7.5.18

"The Talisman" by Stephen King and Peter Straub


Interesting collaboration between two celebrated authors - the process of joined creation always strikes me fascinating, since it means input from two people with enough respect for each other to give other side a freedom and space to come up with ideas. By 1984 both King and Straub were successful enough respectively so this might sound as a safe bet, however it is still a curiosity that two such famous people decided to cook something together, not many authors are able to do that.

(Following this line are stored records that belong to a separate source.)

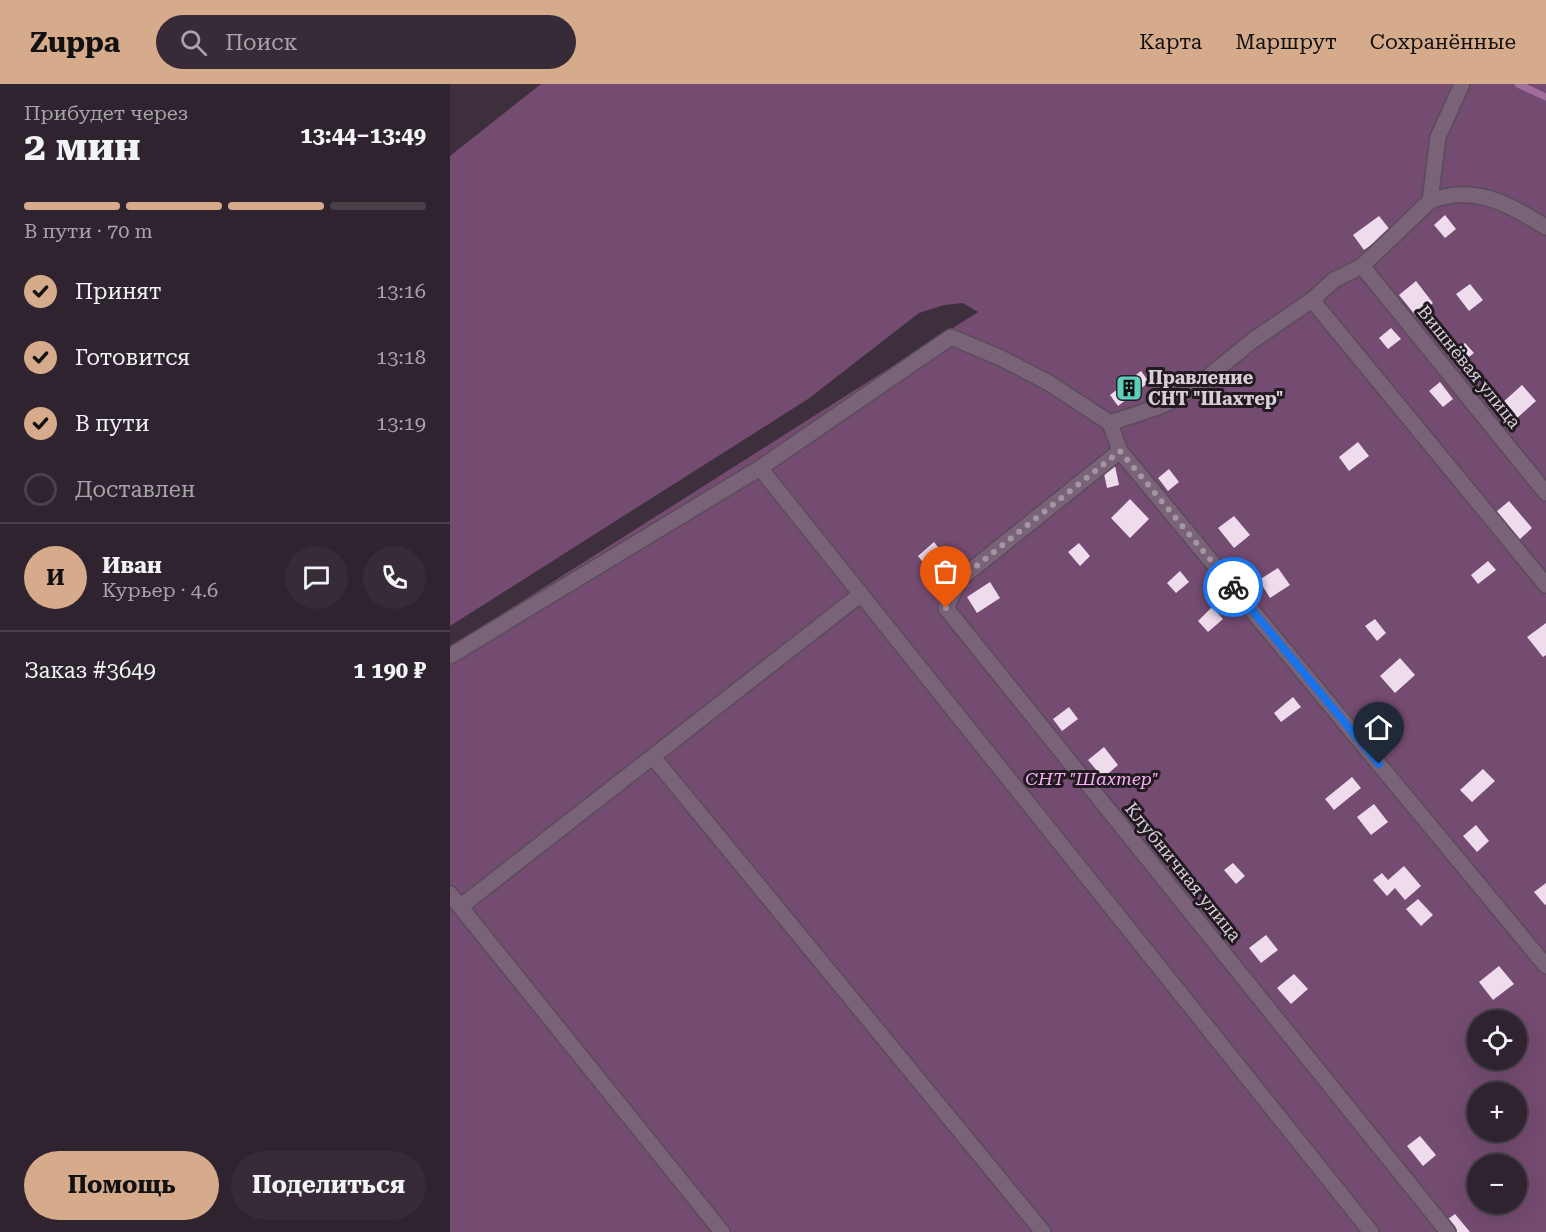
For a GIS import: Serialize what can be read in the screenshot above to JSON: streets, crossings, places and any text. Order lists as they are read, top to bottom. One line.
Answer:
{"streets":{"lane":["Вишнёвая улица","Клубничная улица"]},"parks":["СНТ \"Шахтер\""],"places":{"building":["Правление СНТ \"Шахтер\""]},"page":{"header":"Zuppa","search":"Поиск","nav":["Карта","Маршрут","Сохранённые"],"heading":["2 мин","Прибудет через","13:44–13:49"],"panel":["Иван","Курьер · 4.6","Заказ #3649","1 190 ₽"],"bar":"В пути · 70 m","list":[["Принят","13:16"],["Готовится","13:18"],["В пути","13:19"],"Доставлен"],"round":"И","map_buttons":["+","−"],"buttons":["Помощь","Поделиться"]}}
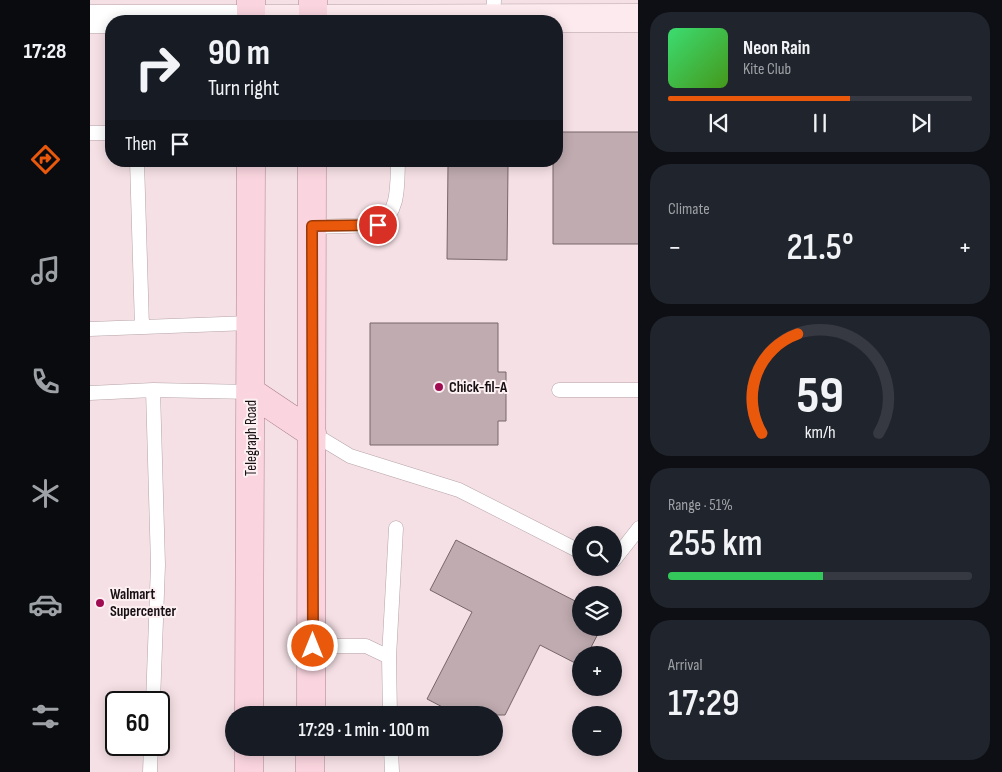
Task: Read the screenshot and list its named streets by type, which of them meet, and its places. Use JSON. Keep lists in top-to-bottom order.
{
  "streets": {
    "main road": ["Telegraph Road"]
  },
  "places": ["Chick-fil-A", "Walmart Supercenter"],
  "page": {
    "tabs": "17:28",
    "turn": ["90 m", "Turn right"],
    "song": ["Neon Rain", "Kite Club"],
    "then": "Then",
    "tile": [
      "Climate",
      ["Range · 51%", "255 km"],
      ["Arrival", "17:29"]
    ],
    "heat": ["−", "21.5°", "+"],
    "map_buttons": ["+", "−"],
    "limit": "60",
    "trip": "17:29 · 1 min · 100 m",
    "gauge": ["59", "km/h"]
  }
}
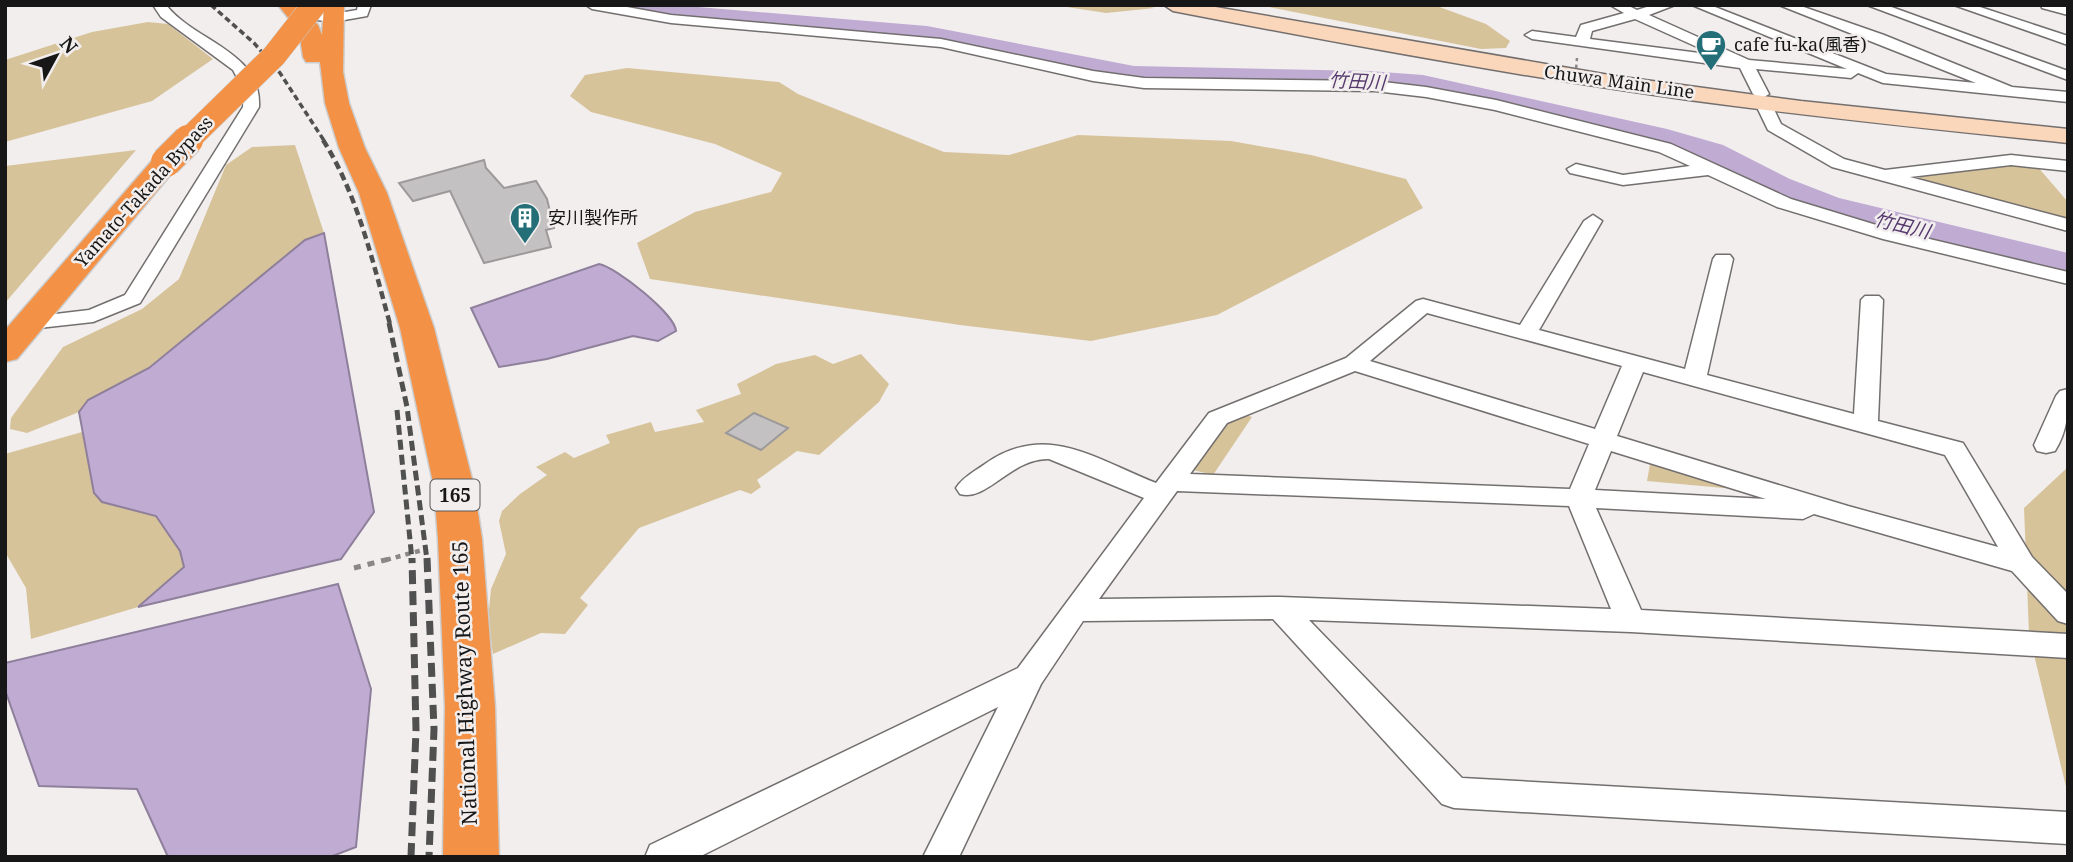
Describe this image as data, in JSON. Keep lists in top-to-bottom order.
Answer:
{
  "streets": {
    "highway": ["Yamato-Takada Bypass", "165", "National Highway Route 165"],
    "main road": ["Chuwa Main Line"]
  },
  "crossings": [
    ["Yamato-Takada Bypass", "National Highway Route 165"]
  ],
  "water": ["竹田川"],
  "places": {
    "cafe": ["cafe fu-ka(風香)"],
    "building": ["安川製作所"]
  },
  "north": "top right"
}
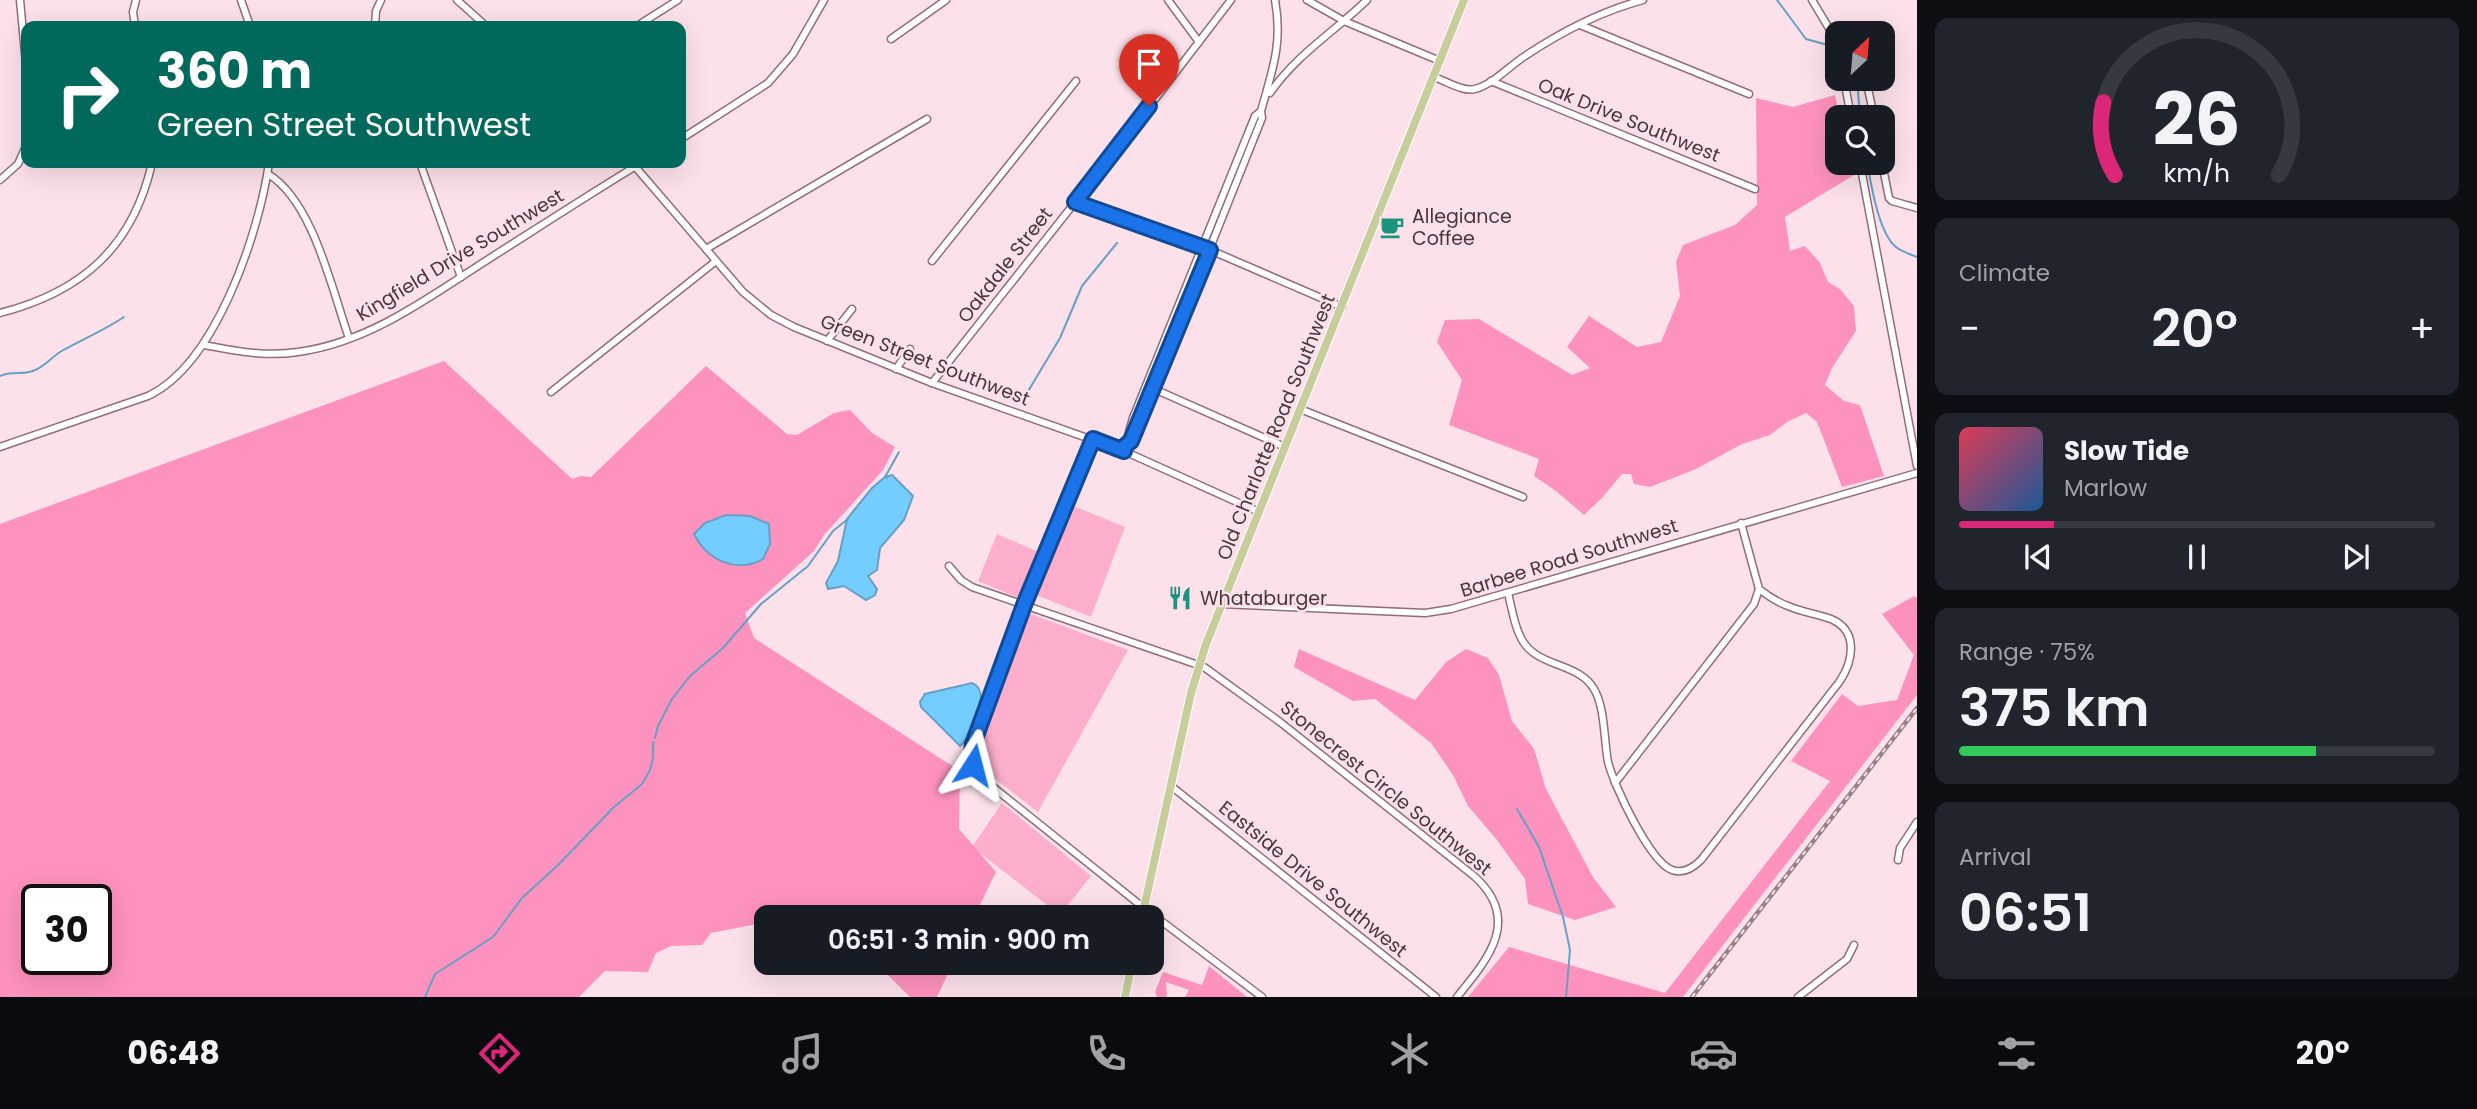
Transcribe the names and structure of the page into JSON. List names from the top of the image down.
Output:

Contrary to my expectations, "The Talisman" is actually not a horror at all. Sure, it has occasional dark and chilling moments, its occasionally even creepy but mainly this is a fantasy story with a twelve-year old protagonist floating between two worlds (our reality and its mirror image, which is kind of medieval) in a search of talisman that will cure his dying mother. Jack Sawyer is kind of medieval knight himself (despite his young age) in a search for a Holy Grail and along the way he has to journey trough difficult and dangerous places, encounters all sorts of strange characters, avoid the enemies and befriends delightfully bizarre sidekicks. It was a fairly gripping read, as you would expect from anything that King wrote and if there is one thing that slightly bothered me, it was that my affections were not so much centred on Sawyer kid (who is supposed to be the main character) but far more towards his comical sidekicks - as if they are aware of this, authors eventually decided to eliminate everybody who might upstage their main hero (noble boy fighting to cure his mother) which upset me greatly and I even considered stop reading the darn book any further - once my favourite character was out of the story, it lost its charm and attraction for me and the rest was just plodding away to its conclusion. Authors tried to patch it up later, but I wasn't convinced. I noticed this with Stephen King already before, the tendency to create literary characters we get attached to, just to dispose of them in the next chapter, it is a kind of mental cruelty, really.